» **TEXT SECTION**:

= Beginning of Section =

Keywords

1 Introduction

Automated analysis and identification from 2D photos is a very well-established area and for the last decade 3D face modelling, analysis, and recognition has become an established technology [6]. Acquisition has typically been done using laser scanning devices that require the subject to be in a fixed position for some time and be careful of eye exposure. Recently, a wide range of acquisition devices has become available. From multi-camera setups using multi-view stereo reconstruction algorithms [2] that can acquire a full face in a single capture to low-cost and accessible systems using the Microsoft Kinect [12]. Most of these systems provide a triangulated surface as output with either a texture map or colour values on each vertex.

Due to the complexity and optical properties of human hair, most systems can not do a realistic acquisition of hair and it is therefore often covered by a cap. 3D face acquisition is for example being used for entertainment where photorealistic faces are captured and used for computer games, in facial surgery for surgery planning [4], and for facial recognition [1]. In most applications, the focus is on the acquisition and analysis of the face.

While the acquisition of the human face is an established method, it is much more complicated to get an accurate surface scan of the entire head including the complex anatomy of the outer ear. 3D scannings of the outer ear have been used in biometrical applications [20]. Recently, accurate 3D scannings of the ear and head have been used for product design. In particular, the acoustical optimisation of hearing devices is an attractive application of head scans. The combination of 3D surface scans and advanced finite element simulations enables the computation of the so-called head related transfer function (HRTF) that enables user-specific hearing device optimisation [8]. We have previously demonstrated a method to acquire accurate full head scans that are well suited for acoustical applications [9]. The data used in this paper is similar to this type of data.

= End of Section =

» **YOUR ASSIGNMENT**: Transcribe word for word the stretch of the introduction on 3D face and head scanning from "Due to the complexity" through "of the face.". The listing plays no part here and can be ignored.

» **EXTRACTED DATA**:
= Beginning of Section =

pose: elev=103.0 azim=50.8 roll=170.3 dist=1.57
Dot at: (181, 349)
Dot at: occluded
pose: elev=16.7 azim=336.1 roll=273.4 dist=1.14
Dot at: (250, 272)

= End of Section =

» **RESPONSE**:
Due to the complexity and optical properties of human hair, most systems can not do a realistic acquisition of hair and it is therefore often covered by a cap. 3D face acquisition is for example being used for entertainment where photorealistic faces are captured and used for computer games, in facial surgery for surgery planning [4], and for facial recognition [1]. In most applications, the focus is on the acquisition and analysis of the face.